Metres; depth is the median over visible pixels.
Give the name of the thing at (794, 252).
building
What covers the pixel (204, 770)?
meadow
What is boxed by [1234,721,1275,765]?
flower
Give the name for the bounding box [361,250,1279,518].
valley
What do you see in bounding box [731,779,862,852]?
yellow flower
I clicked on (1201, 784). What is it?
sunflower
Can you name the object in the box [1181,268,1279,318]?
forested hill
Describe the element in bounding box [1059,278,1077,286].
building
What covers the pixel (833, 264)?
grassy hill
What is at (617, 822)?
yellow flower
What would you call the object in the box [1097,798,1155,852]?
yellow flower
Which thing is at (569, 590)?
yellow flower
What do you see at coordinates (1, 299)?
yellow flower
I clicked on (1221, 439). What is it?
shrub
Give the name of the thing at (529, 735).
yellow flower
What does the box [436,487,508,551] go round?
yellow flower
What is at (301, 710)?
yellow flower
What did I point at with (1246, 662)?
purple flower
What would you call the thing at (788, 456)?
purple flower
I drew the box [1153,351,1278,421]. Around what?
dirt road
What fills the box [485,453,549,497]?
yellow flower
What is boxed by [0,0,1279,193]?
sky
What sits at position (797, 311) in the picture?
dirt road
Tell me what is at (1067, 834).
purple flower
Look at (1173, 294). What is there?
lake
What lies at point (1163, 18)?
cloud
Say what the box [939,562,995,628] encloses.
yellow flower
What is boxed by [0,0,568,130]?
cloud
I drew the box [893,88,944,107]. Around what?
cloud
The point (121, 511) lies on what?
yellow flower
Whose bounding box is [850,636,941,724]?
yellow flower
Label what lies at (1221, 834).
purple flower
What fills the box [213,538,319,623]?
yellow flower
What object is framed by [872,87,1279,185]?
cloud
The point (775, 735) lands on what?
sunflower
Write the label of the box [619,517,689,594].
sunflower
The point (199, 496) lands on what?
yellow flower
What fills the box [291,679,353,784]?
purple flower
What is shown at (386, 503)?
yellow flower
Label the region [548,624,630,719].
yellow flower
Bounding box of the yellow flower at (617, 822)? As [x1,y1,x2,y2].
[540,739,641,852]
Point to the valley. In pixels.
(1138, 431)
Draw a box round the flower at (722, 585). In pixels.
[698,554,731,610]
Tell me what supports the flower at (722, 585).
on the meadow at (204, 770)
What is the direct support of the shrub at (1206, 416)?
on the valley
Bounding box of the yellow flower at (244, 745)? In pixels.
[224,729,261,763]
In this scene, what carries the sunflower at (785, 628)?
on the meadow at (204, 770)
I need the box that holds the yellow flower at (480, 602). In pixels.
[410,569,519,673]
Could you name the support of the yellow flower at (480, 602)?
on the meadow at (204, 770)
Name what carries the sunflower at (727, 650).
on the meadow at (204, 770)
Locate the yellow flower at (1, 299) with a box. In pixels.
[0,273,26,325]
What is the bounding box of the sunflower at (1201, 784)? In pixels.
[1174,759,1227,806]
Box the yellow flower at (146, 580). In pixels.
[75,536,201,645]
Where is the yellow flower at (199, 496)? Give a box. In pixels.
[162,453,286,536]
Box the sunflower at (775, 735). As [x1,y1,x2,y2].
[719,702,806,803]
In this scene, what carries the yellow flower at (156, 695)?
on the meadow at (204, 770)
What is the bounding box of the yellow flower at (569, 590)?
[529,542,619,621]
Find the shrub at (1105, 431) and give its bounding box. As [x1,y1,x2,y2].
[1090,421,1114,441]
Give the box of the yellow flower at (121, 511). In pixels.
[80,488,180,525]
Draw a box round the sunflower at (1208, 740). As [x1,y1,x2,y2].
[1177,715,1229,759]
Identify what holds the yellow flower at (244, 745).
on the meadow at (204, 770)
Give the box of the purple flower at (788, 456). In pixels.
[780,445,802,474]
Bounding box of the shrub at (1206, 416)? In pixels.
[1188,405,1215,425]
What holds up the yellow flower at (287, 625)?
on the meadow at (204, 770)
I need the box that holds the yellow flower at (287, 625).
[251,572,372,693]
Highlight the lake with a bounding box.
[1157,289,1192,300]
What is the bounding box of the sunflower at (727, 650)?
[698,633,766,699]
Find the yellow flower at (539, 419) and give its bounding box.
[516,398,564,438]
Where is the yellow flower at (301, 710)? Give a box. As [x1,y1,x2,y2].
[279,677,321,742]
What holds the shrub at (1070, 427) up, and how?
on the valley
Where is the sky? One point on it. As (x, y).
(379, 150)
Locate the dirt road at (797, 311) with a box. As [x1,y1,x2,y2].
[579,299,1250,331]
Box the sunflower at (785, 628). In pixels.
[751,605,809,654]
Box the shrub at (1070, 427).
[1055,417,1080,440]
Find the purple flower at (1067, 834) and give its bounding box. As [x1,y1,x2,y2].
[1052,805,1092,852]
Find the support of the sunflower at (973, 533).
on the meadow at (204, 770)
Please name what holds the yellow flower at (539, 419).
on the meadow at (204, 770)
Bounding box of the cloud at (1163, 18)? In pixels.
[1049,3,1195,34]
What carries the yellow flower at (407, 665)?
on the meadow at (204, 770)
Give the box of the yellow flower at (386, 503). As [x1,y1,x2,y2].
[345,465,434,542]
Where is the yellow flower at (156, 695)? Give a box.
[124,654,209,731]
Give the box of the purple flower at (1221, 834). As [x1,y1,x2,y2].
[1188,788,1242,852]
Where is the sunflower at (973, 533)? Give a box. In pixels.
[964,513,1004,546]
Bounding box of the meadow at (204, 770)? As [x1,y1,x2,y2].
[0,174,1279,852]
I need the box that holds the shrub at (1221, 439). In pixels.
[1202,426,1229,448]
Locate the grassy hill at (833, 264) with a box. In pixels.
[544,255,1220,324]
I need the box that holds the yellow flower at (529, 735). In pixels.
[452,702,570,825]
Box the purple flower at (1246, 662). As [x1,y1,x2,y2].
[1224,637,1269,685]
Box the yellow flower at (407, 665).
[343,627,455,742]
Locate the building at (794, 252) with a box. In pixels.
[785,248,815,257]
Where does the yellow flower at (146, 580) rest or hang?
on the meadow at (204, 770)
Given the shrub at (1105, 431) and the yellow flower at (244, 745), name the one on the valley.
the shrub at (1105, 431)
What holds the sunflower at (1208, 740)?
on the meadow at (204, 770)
######
ACTION ITEM
Would you transcribe the entries above exactly as they appear?

OUTPUT OF THE TASK
Metres; depth is the median over visible pixels.
Give the name of the thing at (794, 252).
building
What covers the pixel (204, 770)?
meadow
What is boxed by [1234,721,1275,765]?
flower
Give the name for the bounding box [361,250,1279,518].
valley
What do you see in bounding box [731,779,862,852]?
yellow flower
I clicked on (1201, 784). What is it?
sunflower
Can you name the object in the box [1181,268,1279,318]?
forested hill
Describe the element in bounding box [1059,278,1077,286].
building
What covers the pixel (833, 264)?
grassy hill
What is at (617, 822)?
yellow flower
What would you call the object in the box [1097,798,1155,852]?
yellow flower
Which thing is at (569, 590)?
yellow flower
What do you see at coordinates (1, 299)?
yellow flower
I clicked on (1221, 439). What is it?
shrub
Give the name of the thing at (529, 735).
yellow flower
What does the box [436,487,508,551] go round?
yellow flower
What is at (301, 710)?
yellow flower
What did I point at with (1246, 662)?
purple flower
What would you call the thing at (788, 456)?
purple flower
I drew the box [1153,351,1278,421]. Around what?
dirt road
What fills the box [485,453,549,497]?
yellow flower
What is boxed by [0,0,1279,193]?
sky
What sits at position (797, 311) in the picture?
dirt road
Tell me what is at (1067, 834).
purple flower
Look at (1173, 294). What is there?
lake
What lies at point (1163, 18)?
cloud
Say what the box [939,562,995,628] encloses.
yellow flower
What is boxed by [0,0,568,130]?
cloud
I drew the box [893,88,944,107]. Around what?
cloud
The point (121, 511) lies on what?
yellow flower
Whose bounding box is [850,636,941,724]?
yellow flower
Label what lies at (1221, 834).
purple flower
What fills the box [213,538,319,623]?
yellow flower
What object is framed by [872,87,1279,185]?
cloud
The point (775, 735) lands on what?
sunflower
Write the label of the box [619,517,689,594].
sunflower
The point (199, 496) lands on what?
yellow flower
What fills the box [291,679,353,784]?
purple flower
What is shown at (386, 503)?
yellow flower
Label the region [548,624,630,719].
yellow flower
Bounding box of the yellow flower at (617, 822)? As [x1,y1,x2,y2].
[540,739,641,852]
Point to the valley. In pixels.
(1138, 431)
Draw a box round the flower at (722, 585). In pixels.
[698,554,731,610]
Tell me what supports the flower at (722, 585).
on the meadow at (204, 770)
What is the direct support of the shrub at (1206, 416)?
on the valley
Bounding box of the yellow flower at (244, 745)? In pixels.
[224,729,261,763]
In this scene, what carries the sunflower at (785, 628)?
on the meadow at (204, 770)
I need the box that holds the yellow flower at (480, 602). In pixels.
[410,569,519,673]
Could you name the support of the yellow flower at (480, 602)?
on the meadow at (204, 770)
Name what carries the sunflower at (727, 650).
on the meadow at (204, 770)
Locate the yellow flower at (1, 299) with a box. In pixels.
[0,273,26,325]
What is the bounding box of the sunflower at (1201, 784)? In pixels.
[1174,759,1227,806]
Box the yellow flower at (146, 580). In pixels.
[75,536,201,645]
Where is the yellow flower at (199, 496)? Give a box. In pixels.
[162,453,286,536]
Box the sunflower at (775, 735). As [x1,y1,x2,y2].
[719,702,806,803]
In this scene, what carries the yellow flower at (156, 695)?
on the meadow at (204, 770)
What is the bounding box of the yellow flower at (569, 590)?
[529,542,619,621]
Find the shrub at (1105, 431) and give its bounding box. As [x1,y1,x2,y2].
[1090,421,1114,441]
Give the box of the yellow flower at (121, 511). In pixels.
[80,488,180,525]
Draw a box round the sunflower at (1208, 740). As [x1,y1,x2,y2].
[1177,715,1229,759]
Identify what holds the yellow flower at (244, 745).
on the meadow at (204, 770)
Give the box of the purple flower at (788, 456). In pixels.
[780,445,802,474]
Bounding box of the shrub at (1206, 416)? In pixels.
[1188,405,1215,425]
What holds up the yellow flower at (287, 625)?
on the meadow at (204, 770)
I need the box that holds the yellow flower at (287, 625).
[251,572,372,693]
Highlight the lake with a bounding box.
[1157,289,1192,300]
What is the bounding box of the sunflower at (727, 650)?
[698,633,766,699]
Find the yellow flower at (539, 419) and give its bounding box.
[516,398,564,438]
Where is the yellow flower at (301, 710)? Give a box. As [x1,y1,x2,y2].
[279,677,321,742]
What holds the shrub at (1070, 427) up, and how?
on the valley
Where is the sky? One point on it. As (x, y).
(379, 150)
Locate the dirt road at (797, 311) with a box. As [x1,y1,x2,y2].
[579,299,1250,331]
Box the sunflower at (785, 628). In pixels.
[751,605,809,654]
Box the shrub at (1070, 427).
[1055,417,1080,440]
Find the purple flower at (1067, 834) and give its bounding box. As [x1,y1,x2,y2].
[1052,805,1092,852]
Find the support of the sunflower at (973, 533).
on the meadow at (204, 770)
Please name what holds the yellow flower at (539, 419).
on the meadow at (204, 770)
Bounding box of the cloud at (1163, 18)? In pixels.
[1049,3,1195,34]
What carries the yellow flower at (407, 665)?
on the meadow at (204, 770)
Give the box of the yellow flower at (386, 503). As [x1,y1,x2,y2].
[345,465,434,542]
Where is the yellow flower at (156, 695)? Give a box.
[124,654,209,731]
Give the box of the purple flower at (1221, 834). As [x1,y1,x2,y2].
[1188,788,1242,852]
Where is the sunflower at (973, 533)? Give a box. In pixels.
[964,513,1004,546]
Bounding box of the meadow at (204, 770)? As [x1,y1,x2,y2].
[0,174,1279,852]
I need the box that holds the shrub at (1221, 439). In pixels.
[1202,426,1229,448]
Locate the grassy hill at (833, 264) with a box. In pixels.
[544,255,1220,324]
I need the box that holds the yellow flower at (529, 735). In pixels.
[452,702,570,825]
Box the purple flower at (1246, 662). As [x1,y1,x2,y2].
[1224,637,1269,685]
Box the yellow flower at (407, 665).
[343,627,455,742]
Locate the building at (794, 252) with a box. In pixels.
[785,248,815,257]
Where does the yellow flower at (146, 580) rest or hang?
on the meadow at (204, 770)
Given the shrub at (1105, 431) and the yellow flower at (244, 745), name the one on the valley.
the shrub at (1105, 431)
What holds the sunflower at (1208, 740)?
on the meadow at (204, 770)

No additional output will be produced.